I'm new to R and brand new to the Rstudio community. I'm working with a dataset for a request process and one of the variables is the name of the requestor. I want to run some basic descriptive stats on the dataset. Problem is, the names of the requestors have been input very inconsistently. I see variations similar to what's below but with many different names.
Requestor
Doe, John
JDoe
John Doe
Johndoe
JJones
Jane Jones
Jones, Jane
Is there a way to consolidate the different versions of these names into one unique name per person (John Doe and Jane Jones)? I have many different names in the dataset, but it seems like there are a limited number of different structures (Doe, John vs. John Doe).
It's doable, but not necessarily easily, depending on the degree of comfort with regular expressions and the conformity of the example to the data to be processed. In particular, names in ALLCAPS or alllower, such as JANETROPE and janetrope (is that Jane Trope or Janet Rope?). For that, you need some data source of surnames to split against.
Here's a starter to show how to identify the different patterns shown in the data.

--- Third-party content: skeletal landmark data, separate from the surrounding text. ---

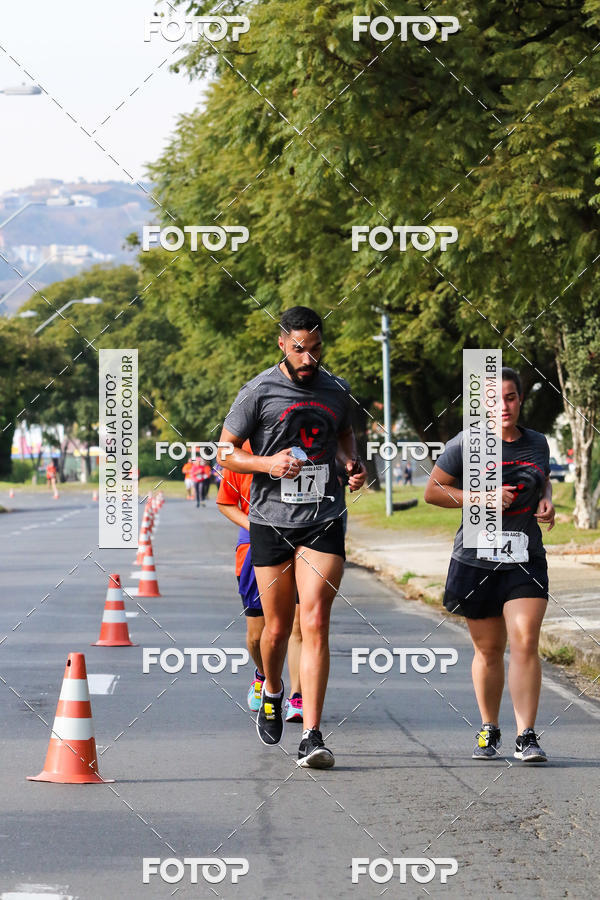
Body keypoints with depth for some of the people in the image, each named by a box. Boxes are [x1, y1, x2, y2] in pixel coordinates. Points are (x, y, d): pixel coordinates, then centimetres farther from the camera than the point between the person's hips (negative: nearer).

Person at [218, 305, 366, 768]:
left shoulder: (337, 391, 8)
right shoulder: (259, 392, -3)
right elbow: (226, 451, 1)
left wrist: (354, 462, 9)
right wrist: (268, 463, -16)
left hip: (324, 522, 1)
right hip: (271, 522, -1)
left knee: (315, 622, -12)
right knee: (278, 625, 8)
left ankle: (312, 736, -14)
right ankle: (272, 690, 42)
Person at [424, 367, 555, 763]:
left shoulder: (537, 443, 7)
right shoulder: (466, 445, -4)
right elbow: (432, 491, 0)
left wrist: (547, 501, 4)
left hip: (527, 560, 1)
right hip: (477, 560, -1)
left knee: (526, 642, -13)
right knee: (488, 650, 8)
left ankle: (526, 736, -11)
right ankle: (489, 731, 27)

Play around with that and come back with questions on how to take the results and transform into some standard form, such as lname,fname.
I've made some headway on this. Here's what I've done so far. Sorry if it's hard to follow, reprex's are next on my list of things to learn.
I changed all characters to lower case using a combination of mutate() and str_to_lower() with the intent of removing any complication caused by differences in case.
I learned some about the format of the data by using str_detect() and regular expressions like you had listed in your previous comment.
I noticed that I had a pretty limited number of last names so I exported each unique value in my requestor column and created a wordbank of surnames based on what I saw.
I returned to R and used str_extract() to create a column that extracted the appropriate surname from the original column.
I'm now almost where I need to be. I want to find a way to pull a first initial and put it with the last name I have extracted. For example, I want to return "jdoe" instead of just "doe". Is there a way to extract all of the characters that do NOT match a pattern in stringr? I think I can figure out the rest of the problem but I'm stuck on this specific piece.